As an estate wedding venue, we've done our research on the best ways to
be successful and we want to share with you some of what we've found! We’ve included 3 major recommendations and a list of questions to take with you while visiting a potential estate.
*1] Schedule an on-site consultation.*
Visiting your potential wedding site needs to be one of your very first
actions, as a bride to be. After all, it is going to be where your
wedding magic happens! The majority of your planning will depend on the
estate features, so don't delay too long on committing to a location. As
much as you are interviewing us, we are also interviewing you. We are
seeking a functional working relationship with our brides and what
better way for us to get to know each other than a consultation &
*2] Take our recommendations into consideration.*
Do you have to pick the vendors we suggest? Absolutely not, but we are
recommending them because we trust them. We certainly would not suggest
someone who would give us a bad reputation. The added value of using one
of our preferred vendors, is that they are familiar with our site, its
potential and how to make the most of your day on site! For a new vendor
coming in, there is so much to take in that they are bound to miss
something. When you're working with someone familiar with the estate,
they know the ins and outs of the property and will work more
efficiently and effectively. This holds especially true for
photographers; the endless photo shoot locations available can be
overwhelming to someone new, as opposed to our experienced photographers
who know the best spots and how to work with the landscape!
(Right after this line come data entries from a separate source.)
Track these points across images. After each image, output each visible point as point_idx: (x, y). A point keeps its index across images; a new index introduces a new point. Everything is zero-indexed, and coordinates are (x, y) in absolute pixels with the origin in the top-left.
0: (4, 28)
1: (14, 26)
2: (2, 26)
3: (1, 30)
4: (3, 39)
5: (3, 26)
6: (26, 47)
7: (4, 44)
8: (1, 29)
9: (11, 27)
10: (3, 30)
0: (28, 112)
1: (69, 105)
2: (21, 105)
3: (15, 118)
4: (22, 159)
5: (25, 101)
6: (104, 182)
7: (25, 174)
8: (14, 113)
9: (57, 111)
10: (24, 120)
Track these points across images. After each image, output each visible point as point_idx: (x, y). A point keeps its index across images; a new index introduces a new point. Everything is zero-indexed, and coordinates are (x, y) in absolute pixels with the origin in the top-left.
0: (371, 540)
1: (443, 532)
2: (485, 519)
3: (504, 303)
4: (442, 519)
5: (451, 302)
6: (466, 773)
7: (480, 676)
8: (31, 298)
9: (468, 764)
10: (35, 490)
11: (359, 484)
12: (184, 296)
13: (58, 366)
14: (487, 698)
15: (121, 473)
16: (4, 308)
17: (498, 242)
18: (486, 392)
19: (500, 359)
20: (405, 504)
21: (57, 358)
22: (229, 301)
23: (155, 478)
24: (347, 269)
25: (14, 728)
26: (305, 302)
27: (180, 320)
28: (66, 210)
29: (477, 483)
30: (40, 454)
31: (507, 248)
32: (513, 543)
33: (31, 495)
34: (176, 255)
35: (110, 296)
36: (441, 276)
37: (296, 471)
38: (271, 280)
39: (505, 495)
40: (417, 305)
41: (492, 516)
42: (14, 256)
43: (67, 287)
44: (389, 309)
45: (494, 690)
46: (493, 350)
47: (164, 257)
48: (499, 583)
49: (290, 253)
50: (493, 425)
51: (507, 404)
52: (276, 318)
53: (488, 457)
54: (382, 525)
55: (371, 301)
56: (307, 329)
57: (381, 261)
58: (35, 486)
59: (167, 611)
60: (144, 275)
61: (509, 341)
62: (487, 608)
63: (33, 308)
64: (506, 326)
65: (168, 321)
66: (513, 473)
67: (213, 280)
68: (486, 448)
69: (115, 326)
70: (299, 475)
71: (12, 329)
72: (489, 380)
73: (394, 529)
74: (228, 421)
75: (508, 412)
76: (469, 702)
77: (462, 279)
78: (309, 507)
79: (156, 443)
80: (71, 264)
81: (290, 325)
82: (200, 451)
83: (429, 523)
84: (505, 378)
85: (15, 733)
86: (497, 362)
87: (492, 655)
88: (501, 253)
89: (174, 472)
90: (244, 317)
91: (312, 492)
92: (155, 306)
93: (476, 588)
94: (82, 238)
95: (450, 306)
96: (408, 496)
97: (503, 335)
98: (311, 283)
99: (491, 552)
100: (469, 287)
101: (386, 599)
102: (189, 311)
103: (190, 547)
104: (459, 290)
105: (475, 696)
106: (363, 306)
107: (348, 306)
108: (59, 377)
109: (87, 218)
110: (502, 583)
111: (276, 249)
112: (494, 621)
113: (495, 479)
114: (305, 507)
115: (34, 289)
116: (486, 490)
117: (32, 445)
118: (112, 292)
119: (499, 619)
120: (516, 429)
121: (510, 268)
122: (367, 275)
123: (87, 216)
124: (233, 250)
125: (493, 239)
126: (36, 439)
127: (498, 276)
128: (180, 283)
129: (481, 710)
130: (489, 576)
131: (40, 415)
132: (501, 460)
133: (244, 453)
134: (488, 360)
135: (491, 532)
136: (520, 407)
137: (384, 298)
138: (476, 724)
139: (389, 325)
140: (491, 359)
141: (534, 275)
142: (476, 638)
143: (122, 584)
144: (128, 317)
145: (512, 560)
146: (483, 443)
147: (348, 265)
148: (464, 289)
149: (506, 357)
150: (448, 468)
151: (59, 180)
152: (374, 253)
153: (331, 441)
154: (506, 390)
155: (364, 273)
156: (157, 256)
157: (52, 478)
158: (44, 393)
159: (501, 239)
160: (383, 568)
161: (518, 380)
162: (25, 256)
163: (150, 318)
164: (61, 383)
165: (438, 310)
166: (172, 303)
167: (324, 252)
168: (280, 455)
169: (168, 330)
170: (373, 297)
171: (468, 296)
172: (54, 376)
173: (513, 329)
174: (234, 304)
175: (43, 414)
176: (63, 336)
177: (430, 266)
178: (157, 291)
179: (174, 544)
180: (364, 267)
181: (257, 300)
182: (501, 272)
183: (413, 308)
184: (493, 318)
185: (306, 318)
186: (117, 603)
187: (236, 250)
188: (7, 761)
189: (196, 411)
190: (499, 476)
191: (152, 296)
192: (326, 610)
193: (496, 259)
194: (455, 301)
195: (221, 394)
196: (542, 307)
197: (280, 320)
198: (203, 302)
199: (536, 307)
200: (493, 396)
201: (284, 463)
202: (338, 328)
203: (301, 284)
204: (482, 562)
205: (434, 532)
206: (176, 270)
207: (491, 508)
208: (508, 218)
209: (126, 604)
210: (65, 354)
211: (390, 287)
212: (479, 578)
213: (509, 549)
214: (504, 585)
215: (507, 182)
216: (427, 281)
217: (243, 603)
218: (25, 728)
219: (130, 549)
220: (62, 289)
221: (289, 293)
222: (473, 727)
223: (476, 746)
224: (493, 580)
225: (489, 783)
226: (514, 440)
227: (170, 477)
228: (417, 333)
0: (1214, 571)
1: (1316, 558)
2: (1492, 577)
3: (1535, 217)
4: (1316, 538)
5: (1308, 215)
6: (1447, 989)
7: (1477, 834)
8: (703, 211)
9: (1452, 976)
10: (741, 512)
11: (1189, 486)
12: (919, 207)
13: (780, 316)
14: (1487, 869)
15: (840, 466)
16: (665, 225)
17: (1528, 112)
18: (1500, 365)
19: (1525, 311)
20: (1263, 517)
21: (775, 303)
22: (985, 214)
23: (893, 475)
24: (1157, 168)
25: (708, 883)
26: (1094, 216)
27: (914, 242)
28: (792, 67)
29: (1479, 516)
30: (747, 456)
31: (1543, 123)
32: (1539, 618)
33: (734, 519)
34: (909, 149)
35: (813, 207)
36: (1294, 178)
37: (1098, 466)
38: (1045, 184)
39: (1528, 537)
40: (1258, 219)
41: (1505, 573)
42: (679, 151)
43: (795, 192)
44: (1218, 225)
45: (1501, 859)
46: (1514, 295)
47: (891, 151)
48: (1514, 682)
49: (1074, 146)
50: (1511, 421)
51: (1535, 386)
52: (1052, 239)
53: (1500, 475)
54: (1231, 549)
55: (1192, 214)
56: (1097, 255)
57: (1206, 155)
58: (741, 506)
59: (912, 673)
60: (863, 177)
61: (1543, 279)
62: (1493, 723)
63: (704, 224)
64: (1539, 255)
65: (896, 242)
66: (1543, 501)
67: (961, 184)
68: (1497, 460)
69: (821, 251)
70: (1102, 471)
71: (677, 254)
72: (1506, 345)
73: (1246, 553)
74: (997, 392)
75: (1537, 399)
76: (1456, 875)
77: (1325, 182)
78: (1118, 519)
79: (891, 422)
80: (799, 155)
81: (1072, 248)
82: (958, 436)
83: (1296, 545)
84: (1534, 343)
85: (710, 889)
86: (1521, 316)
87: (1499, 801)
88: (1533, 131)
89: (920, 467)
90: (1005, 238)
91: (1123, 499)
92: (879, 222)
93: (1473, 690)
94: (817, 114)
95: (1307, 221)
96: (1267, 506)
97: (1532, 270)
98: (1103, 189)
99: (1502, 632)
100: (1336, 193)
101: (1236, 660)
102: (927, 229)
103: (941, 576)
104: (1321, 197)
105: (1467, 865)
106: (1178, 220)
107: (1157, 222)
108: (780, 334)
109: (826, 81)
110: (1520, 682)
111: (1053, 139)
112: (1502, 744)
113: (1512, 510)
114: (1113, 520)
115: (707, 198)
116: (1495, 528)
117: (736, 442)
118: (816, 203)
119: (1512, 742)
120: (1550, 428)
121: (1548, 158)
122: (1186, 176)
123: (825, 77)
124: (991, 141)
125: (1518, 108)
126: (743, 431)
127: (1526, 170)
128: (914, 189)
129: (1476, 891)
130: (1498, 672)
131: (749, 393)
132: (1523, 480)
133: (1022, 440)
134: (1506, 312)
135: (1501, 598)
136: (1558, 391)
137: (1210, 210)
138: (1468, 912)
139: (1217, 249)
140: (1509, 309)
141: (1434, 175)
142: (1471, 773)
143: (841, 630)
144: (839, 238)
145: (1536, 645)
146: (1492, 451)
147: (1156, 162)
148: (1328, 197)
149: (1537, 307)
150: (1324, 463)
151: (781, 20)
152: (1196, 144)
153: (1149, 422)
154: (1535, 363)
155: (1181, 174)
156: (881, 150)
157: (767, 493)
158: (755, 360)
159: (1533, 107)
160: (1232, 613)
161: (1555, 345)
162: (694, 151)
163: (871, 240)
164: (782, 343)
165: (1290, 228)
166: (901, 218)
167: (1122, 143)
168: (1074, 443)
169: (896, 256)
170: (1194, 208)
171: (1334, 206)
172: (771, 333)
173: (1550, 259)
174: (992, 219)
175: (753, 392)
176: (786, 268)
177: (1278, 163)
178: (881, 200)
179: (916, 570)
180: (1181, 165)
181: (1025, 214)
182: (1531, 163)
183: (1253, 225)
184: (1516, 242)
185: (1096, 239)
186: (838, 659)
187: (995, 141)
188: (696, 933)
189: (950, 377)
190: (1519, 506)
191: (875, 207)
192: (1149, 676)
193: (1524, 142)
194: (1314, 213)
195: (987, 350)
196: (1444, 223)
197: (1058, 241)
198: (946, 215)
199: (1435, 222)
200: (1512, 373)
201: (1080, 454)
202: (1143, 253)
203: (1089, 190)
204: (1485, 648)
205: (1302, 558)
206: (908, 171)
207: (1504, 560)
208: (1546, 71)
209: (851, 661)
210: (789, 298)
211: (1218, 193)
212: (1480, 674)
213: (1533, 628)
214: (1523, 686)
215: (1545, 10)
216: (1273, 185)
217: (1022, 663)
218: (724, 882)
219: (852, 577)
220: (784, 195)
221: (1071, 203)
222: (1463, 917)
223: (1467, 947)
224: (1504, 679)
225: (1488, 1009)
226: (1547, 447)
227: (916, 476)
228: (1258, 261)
*3] Hire a wedding or event coordinator.*
Due to the customizable nature of estate weddings, there are countless
aspects to consider that don't generally cross the mind of a bride
hosting her wedding at a standard venue. A wedding planner or event
coordinator helps take the stress and burden off of the bride to be,
allowing her to keep a clear vision of what she wants the day to be
like. The coordinators job is to make it happen, and if you find the
right coordinator – you will not be disappointed!
Now that we’ve covered the basics, we’re going to list out 10 conversation points and questions you will want to discuss with your estate coordinators.
What is included? & What do we need to rent? This will vary greatly from estate to estate, your wedding planner can give you an idea on what is typically included versus what is generally not.
What is our available time on site? Consider time for setup and teardown, as well as the rehearsal. Sometimes even accommodations for your bridal party or yourself are available.
What are the requirements and guidelines for the permits and insurances? Most of this discussion will happen between your planner and the vendors, however it is good to be aware.
Are you planning any changes to the facility in the future? If the property owners are planning remodeling or construction you need to be aware of how that will affect your event.
What are the logistics on parking and valet? Consider weather; in the case of excessive rain, will the parking plan remain the same?
Is there adequate restrooms to accommodate your number of guests? Are there any backup facilities, and is there an available bathroom attendant?
Can you make local lodging recommendations for guests? Are there any available discounts for guests coming from an event at your estate? Depending on the number of guests seeking accommodations you may be able to get a group rate.
Do you have generators etc. to accommodate a lack of power in the area? This is a good question to ask your vendors as well!
Will there be an event coordinator from the estate working with us? Who will our main contact be from the estate? This is especially important to your wedding planner.
Is there suggested layouts and setups for us to look at while planning? Take advantage of what has been learned from previous events; no need to re-invent the wheel!